Amiibos had little to no relevance in Rio 2016. Not only could you not use them until easily more than halfway through the game, but they don’t really do anything for you. Tapping the Mario or Sonic amiibo grant your Miis a power up for a limited time, and tapping any other amiibo gives you rings and coins to spend. You’re only allowed to tap the amiibos once per 24 hours as well. The integration felt so hamfisted that I feel it would have been better if they left the option out entirely. Also, while there is a Ghost Challenge mode, I wouldn’t have minded seeing a true online mode where there could have been actual tournaments set up for the different sports. Yes, there is also the ability to challenge the scores of other players on a leaderboard, but it’s not the same as actually playing against someone in real time. I’m not sure how much of an online audience there would have been for this game, but I have seen much less polished and popular games with online modes before.

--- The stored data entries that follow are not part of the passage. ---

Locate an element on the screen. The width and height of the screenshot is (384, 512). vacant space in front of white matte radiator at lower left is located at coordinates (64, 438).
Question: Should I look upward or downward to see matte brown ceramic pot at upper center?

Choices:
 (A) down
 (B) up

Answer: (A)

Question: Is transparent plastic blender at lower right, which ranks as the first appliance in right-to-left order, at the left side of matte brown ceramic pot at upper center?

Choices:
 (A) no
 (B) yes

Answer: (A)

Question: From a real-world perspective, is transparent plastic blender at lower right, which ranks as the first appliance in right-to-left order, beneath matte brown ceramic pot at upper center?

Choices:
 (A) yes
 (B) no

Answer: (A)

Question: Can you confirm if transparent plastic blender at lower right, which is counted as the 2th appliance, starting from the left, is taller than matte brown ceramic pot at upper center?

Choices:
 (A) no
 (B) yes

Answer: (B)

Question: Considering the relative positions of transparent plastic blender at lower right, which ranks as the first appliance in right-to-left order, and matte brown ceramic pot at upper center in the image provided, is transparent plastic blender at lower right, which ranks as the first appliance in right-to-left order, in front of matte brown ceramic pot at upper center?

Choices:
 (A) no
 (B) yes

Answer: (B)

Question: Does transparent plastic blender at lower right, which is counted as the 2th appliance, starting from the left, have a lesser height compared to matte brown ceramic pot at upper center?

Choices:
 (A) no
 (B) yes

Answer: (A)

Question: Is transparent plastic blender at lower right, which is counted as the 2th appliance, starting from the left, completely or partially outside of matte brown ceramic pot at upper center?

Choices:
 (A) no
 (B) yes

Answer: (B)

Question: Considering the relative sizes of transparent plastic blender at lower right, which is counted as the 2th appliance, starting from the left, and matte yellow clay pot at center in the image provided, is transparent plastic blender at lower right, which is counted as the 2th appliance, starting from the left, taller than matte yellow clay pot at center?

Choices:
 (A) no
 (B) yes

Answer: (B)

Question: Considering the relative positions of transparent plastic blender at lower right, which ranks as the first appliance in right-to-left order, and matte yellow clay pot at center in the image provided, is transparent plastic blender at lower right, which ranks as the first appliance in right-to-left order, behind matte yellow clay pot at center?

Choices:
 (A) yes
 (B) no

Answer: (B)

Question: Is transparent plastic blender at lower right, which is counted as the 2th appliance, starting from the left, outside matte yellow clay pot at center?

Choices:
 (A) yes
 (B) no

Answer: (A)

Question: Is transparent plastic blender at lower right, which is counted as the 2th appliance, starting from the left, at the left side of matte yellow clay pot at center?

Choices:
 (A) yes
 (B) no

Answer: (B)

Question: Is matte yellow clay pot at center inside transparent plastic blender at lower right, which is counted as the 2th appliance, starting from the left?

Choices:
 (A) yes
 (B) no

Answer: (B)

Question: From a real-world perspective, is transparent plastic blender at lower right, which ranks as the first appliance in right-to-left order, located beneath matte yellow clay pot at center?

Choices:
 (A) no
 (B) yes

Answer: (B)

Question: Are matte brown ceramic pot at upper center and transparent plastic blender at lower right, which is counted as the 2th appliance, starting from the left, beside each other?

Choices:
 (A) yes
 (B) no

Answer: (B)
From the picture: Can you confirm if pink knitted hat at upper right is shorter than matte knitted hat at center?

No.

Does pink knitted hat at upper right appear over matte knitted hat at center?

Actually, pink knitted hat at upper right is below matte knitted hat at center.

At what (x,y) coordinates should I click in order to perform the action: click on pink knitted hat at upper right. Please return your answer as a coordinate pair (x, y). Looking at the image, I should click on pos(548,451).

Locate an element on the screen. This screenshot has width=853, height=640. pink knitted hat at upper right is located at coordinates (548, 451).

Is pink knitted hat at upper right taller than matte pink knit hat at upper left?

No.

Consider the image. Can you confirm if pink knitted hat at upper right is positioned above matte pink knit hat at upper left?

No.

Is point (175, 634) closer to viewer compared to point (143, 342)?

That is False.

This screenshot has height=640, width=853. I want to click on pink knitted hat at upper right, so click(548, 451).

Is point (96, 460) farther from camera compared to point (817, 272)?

All in all, Mario & Sonic at the Rio 2016 Olympic Games left me surprised as to how much I enjoyed it. I went in expecting very little and came out wanting to 100% the game, which by the way, as of writing this review, I nearly have actually done, almost entirely from standard play sessions. I haven’t had to hunt down anything in particular and it doesn’t seem like anything is going to be really hard to collect. The Olympic Tournaments have decent pacing and most of the sports themselves, while not bringing anything new to the table, are quite fun. My main criticism would be that the team behind this game took too much time implementing all of the different sports and game modes that everything feels like it lacks the level of polish Nintendo is known for. That being said, the visuals are easy on the eyes and the audio is easy on the ears. Plus, the game has that Wario dance I showed earlier. I wouldn’t tell you to buy the game at its full launch price, but if it were to ever go on sale, I could easily find myself recommending it to family and friends for a good, lighthearted party game.
Thanks to Nintendo for providing us with a review copy of Mario & Sonic at the 2016 Rio Olympic Games for the Nintendo Wii U.